Dataset entries
__________

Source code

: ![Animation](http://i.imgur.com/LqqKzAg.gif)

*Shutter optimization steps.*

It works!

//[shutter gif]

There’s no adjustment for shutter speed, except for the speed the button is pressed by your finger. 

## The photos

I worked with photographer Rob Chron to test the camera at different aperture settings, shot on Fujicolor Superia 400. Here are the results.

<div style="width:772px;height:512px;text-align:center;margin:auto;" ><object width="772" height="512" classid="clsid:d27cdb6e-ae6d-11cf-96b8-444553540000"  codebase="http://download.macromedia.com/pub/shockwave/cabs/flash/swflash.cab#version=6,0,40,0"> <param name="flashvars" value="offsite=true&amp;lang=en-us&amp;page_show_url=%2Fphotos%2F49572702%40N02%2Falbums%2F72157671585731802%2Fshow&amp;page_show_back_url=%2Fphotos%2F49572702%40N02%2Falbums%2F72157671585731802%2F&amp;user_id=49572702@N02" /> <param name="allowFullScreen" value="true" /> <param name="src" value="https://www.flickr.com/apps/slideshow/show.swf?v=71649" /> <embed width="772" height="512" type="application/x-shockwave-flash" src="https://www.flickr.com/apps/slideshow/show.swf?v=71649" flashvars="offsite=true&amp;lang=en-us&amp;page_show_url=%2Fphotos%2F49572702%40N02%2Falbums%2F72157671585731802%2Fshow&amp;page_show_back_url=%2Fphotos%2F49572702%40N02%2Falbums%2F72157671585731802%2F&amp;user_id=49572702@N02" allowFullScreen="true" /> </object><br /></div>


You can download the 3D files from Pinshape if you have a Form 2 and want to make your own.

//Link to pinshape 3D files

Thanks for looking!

__________

= EXERCISE DESCRIPTION =
Output every record without changing any wording.

= RESPONSE =
Source code

: ![Animation](http://i.imgur.com/LqqKzAg.gif)

*Shutter optimization steps.*

It works!

//[shutter gif]

There’s no adjustment for shutter speed, except for the speed the button is pressed by your finger. 

## The photos

I worked with photographer Rob Chron to test the camera at different aperture settings, shot on Fujicolor Superia 400. Here are the results.

<div style="width:772px;height:512px;text-align:center;margin:auto;" ><object width="772" height="512" classid="clsid:d27cdb6e-ae6d-11cf-96b8-444553540000"  codebase="http://download.macromedia.com/pub/shockwave/cabs/flash/swflash.cab#version=6,0,40,0"> <param name="flashvars" value="offsite=true&amp;lang=en-us&amp;page_show_url=%2Fphotos%2F49572702%40N02%2Falbums%2F72157671585731802%2Fshow&amp;page_show_back_url=%2Fphotos%2F49572702%40N02%2Falbums%2F72157671585731802%2F&amp;user_id=49572702@N02" /> <param name="allowFullScreen" value="true" /> <param name="src" value="https://www.flickr.com/apps/slideshow/show.swf?v=71649" /> <embed width="772" height="512" type="application/x-shockwave-flash" src="https://www.flickr.com/apps/slideshow/show.swf?v=71649" flashvars="offsite=true&amp;lang=en-us&amp;page_show_url=%2Fphotos%2F49572702%40N02%2Falbums%2F72157671585731802%2Fshow&amp;page_show_back_url=%2Fphotos%2F49572702%40N02%2Falbums%2F72157671585731802%2F&amp;user_id=49572702@N02" allowFullScreen="true" /> </object><br /></div>


You can download the 3D files from Pinshape if you have a Form 2 and want to make your own.

//Link to pinshape 3D files

Thanks for looking!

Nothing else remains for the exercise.